The Daily Dish

Is the Labor Market Cooling?

Friday the Bureau of Labor Statistics (BLS) will release the employment report for June. It will be closely scrutinized for evidence that the labor market is cooling in response to the Fed’s anti-inflation tightening of financial conditions. This raises the question: What has been the impact thus far?

The most basic indicator of labor market slack is the unemployment rate. The graph below shows the conventional measure of unemployment (blue line) along with the broader U-6 measure of underemployment of the labor force.  As is well known, both have dropped sharply from their pandemic peaks and plateaued at historic lows.  But there is no real indication of any significant movement upward.

Unemployment Indicators

Slack could also be produced by an influx of potential workers into the labor force.  Again, it is well recognized that labor force participation dropped sharply during the pandemic. As shown below, labor force participation has recovered significantly, but remains below its pre-pandemic rate.

Labor Force Participation Rate

These data suggest that any significant slack in the labor market will have to be produced by reduction in the demand for labor. Eakinomics’ preferred monthly measure of labor demand is the growth payrolls, which combines the impact of the growth in firms’ willingness to employ, willingness to expand hours of work, and willingness to pay per hour.
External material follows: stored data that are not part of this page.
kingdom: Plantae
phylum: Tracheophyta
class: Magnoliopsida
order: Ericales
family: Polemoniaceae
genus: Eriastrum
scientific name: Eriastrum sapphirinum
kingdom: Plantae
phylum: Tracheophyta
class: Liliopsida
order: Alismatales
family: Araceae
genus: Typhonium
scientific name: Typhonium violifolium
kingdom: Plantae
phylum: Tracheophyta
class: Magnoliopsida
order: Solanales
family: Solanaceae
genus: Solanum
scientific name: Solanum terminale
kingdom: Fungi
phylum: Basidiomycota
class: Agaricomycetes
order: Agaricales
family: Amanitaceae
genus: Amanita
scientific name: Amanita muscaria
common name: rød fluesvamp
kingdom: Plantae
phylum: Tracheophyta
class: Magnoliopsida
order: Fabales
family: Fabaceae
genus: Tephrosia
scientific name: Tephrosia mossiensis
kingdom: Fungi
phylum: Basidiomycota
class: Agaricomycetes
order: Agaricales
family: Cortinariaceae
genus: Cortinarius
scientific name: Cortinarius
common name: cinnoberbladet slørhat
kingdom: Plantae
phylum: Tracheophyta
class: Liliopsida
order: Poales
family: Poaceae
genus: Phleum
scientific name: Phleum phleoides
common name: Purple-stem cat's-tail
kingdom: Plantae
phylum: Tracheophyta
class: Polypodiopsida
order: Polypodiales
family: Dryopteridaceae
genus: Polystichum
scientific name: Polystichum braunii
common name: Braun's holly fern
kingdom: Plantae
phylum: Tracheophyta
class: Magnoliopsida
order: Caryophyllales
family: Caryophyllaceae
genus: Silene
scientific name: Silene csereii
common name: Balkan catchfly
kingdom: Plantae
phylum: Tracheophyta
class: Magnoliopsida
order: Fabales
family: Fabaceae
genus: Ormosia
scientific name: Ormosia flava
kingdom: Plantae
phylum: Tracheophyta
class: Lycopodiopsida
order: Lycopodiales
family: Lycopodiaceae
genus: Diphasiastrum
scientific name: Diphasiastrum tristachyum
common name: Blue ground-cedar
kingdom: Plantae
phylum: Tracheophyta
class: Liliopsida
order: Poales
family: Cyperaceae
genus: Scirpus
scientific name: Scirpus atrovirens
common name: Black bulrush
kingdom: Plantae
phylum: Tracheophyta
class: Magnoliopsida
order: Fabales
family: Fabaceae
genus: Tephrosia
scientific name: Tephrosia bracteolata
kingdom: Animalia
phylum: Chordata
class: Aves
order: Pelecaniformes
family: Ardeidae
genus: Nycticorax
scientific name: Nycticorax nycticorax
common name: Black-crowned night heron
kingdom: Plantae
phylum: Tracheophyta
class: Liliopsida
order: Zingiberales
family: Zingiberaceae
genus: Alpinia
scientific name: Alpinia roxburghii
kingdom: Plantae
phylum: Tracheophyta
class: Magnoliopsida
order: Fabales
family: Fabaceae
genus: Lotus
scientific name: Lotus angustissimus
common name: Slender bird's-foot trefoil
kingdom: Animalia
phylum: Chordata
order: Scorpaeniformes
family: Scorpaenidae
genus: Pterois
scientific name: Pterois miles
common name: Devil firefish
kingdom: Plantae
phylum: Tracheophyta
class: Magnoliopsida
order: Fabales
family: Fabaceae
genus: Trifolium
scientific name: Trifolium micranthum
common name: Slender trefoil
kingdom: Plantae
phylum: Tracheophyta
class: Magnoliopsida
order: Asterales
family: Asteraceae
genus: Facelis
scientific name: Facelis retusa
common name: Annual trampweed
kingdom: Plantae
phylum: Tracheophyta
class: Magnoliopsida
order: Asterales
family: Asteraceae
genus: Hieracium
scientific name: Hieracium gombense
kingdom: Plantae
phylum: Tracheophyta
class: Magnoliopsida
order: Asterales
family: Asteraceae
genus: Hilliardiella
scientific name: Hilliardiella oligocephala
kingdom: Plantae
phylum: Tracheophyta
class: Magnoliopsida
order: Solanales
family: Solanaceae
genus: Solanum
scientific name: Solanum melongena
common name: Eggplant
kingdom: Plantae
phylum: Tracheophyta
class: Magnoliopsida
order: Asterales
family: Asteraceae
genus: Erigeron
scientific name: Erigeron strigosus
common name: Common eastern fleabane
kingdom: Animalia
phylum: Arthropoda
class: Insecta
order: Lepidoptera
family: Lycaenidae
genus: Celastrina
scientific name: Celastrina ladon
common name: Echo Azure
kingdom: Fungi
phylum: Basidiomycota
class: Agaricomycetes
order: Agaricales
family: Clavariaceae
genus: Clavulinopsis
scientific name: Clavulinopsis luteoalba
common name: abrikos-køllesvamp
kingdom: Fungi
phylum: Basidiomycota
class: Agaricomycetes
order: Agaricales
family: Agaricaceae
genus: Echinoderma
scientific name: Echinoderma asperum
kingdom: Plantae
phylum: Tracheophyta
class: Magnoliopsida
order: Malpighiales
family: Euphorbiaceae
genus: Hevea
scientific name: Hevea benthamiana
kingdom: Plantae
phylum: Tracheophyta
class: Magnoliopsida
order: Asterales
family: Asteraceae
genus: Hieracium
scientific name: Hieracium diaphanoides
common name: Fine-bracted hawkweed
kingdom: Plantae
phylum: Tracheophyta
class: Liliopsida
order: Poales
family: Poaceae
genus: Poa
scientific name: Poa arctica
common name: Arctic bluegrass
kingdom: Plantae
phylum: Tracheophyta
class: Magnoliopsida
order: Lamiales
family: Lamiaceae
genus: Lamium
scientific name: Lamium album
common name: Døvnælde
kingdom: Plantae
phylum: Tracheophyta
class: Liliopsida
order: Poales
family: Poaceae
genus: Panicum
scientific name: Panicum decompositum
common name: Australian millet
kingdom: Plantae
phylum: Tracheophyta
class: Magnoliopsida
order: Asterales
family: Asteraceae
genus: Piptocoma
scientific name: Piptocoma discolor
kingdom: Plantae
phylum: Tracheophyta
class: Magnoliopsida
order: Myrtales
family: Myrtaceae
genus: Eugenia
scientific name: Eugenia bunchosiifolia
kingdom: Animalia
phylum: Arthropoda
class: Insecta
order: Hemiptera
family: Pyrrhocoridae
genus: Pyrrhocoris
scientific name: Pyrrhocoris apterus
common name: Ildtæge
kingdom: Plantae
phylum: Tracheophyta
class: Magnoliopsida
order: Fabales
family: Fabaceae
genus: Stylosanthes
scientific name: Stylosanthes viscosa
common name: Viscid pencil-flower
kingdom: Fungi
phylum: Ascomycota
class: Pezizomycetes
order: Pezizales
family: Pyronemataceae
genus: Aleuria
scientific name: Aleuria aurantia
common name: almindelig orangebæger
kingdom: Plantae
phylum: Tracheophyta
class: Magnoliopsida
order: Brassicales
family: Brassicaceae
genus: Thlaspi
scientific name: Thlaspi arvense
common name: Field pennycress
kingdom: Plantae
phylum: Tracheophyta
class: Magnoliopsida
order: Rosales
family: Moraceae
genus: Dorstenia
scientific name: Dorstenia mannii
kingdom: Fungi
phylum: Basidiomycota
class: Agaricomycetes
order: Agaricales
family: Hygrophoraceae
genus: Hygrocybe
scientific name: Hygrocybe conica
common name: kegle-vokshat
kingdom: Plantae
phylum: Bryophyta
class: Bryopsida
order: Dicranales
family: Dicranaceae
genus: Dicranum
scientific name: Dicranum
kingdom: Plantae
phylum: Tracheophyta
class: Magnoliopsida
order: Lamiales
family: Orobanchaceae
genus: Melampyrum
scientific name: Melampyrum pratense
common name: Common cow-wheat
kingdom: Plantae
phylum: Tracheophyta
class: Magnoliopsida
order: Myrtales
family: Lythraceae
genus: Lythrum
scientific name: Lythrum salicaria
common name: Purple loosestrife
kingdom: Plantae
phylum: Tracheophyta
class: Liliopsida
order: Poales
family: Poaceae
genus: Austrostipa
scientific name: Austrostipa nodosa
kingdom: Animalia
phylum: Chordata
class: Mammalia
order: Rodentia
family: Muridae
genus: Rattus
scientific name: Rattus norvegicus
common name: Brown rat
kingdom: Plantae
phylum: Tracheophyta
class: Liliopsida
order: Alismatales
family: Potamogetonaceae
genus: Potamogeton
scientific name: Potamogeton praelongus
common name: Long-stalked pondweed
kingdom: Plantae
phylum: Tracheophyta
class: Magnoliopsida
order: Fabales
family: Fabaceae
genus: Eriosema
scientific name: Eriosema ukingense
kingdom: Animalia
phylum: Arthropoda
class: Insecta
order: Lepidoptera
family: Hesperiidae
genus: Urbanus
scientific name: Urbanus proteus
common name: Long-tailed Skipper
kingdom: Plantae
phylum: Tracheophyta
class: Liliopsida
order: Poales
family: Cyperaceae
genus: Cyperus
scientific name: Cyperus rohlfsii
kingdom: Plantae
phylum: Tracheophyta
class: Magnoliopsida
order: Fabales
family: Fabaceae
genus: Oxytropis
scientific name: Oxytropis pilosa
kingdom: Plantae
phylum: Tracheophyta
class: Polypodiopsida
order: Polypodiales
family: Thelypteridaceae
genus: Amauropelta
The (very busy) chart below shows the recent year-over-year growth in payrolls and each component.  The yellow line traces the evolution of payroll growth. It climbed sharply as the economy exited the pandemic, exceeding 15 percent in April 2021. In early 2023 it was essentially one-half this level; in May it was down to 6.2 percent. This represents a significant reduction in labor demand, dominated by growth in employment (blue line). By contrast, there has been relatively little significant movement in average weekly hours or average hourly earnings, although both series have declined somewhat over the past year.

Labor Market Indicators

In sum, the Fed has noticeably reduced the pace of growth in labor demand but will have to do so even further. The Friday report will be an important indicator of Fed interest rate policy in July and thereafter.


Fact of the Day

Across all rulemakings this past week, agencies published $4.9 billion in total costs and added 3.3 million annual paperwork burden hours.